ISRO has designed and developed high performance remote sensing satellite system for India and the first one, IRS-1A was launched on March 17, 1988 on board a Soviet Vostok Rocket.
The second satellite IRS-1B identical to IRS-1A was launched August 29, 1991. This carried complex payloads like linear imaging Self Scanner – LISS-1 with the resolution of 72.5 m and LISS -2A, LISS -2B with a resolution of 36.25 m. The satellite was placed in 904 km polar sun synchronous orbit with an orbital period of 103 minutes. The satellite return to their original orbital trace every 22 days enabling repeated collection of data over the same place and at the same local time. This was followed by IRS-1C class satellites.
With the PSLV getting operational, IRS-P2 satellites were placed in sun-synchronous orbit on October 15, 1994.
The satellite control center located at Bangalore and other ground stations at different locations regularly track and monitor IRS satellite. National Remote Sensing Agency (NRSA) at Hyderabad receives the data from the IRS satellites. After processing & distribute it to the user agencies.

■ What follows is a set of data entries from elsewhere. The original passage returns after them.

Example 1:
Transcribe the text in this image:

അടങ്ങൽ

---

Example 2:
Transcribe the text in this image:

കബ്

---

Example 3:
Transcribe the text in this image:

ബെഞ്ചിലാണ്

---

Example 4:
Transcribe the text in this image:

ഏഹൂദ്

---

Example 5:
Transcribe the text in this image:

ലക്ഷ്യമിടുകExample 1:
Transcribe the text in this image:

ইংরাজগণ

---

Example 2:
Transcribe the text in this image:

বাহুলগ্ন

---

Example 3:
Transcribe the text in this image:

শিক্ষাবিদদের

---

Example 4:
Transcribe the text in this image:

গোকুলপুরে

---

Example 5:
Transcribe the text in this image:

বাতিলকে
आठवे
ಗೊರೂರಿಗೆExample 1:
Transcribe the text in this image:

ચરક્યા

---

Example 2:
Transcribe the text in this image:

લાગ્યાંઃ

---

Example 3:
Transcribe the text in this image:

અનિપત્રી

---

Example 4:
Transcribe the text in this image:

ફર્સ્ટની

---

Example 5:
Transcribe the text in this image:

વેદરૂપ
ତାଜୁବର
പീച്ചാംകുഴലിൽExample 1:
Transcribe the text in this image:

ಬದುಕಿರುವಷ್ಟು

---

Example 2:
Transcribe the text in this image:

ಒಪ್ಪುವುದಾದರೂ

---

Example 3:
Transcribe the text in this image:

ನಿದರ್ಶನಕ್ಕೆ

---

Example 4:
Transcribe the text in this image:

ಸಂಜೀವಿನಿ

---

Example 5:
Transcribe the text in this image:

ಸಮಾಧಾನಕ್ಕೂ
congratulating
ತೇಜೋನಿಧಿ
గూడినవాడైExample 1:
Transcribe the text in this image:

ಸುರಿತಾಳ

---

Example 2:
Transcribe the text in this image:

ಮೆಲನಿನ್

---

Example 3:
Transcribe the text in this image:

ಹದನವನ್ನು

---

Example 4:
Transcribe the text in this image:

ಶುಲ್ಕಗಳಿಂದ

IRS data has been extensively used to evaluate agricultural crops yield estimate, drought monitoring and assessment, flood mapping, land use and land cover mapping, waste land management, water resource land management, ocean/marine resource survey, urban planning, mineral prospecting, various resource survey etc. The IRS system has become one of the main service sectors of ISRO for the nation.
The TES-Satellite has provided a resolution of better than 1 m in which one could clearly identify the vehicles moving on the road.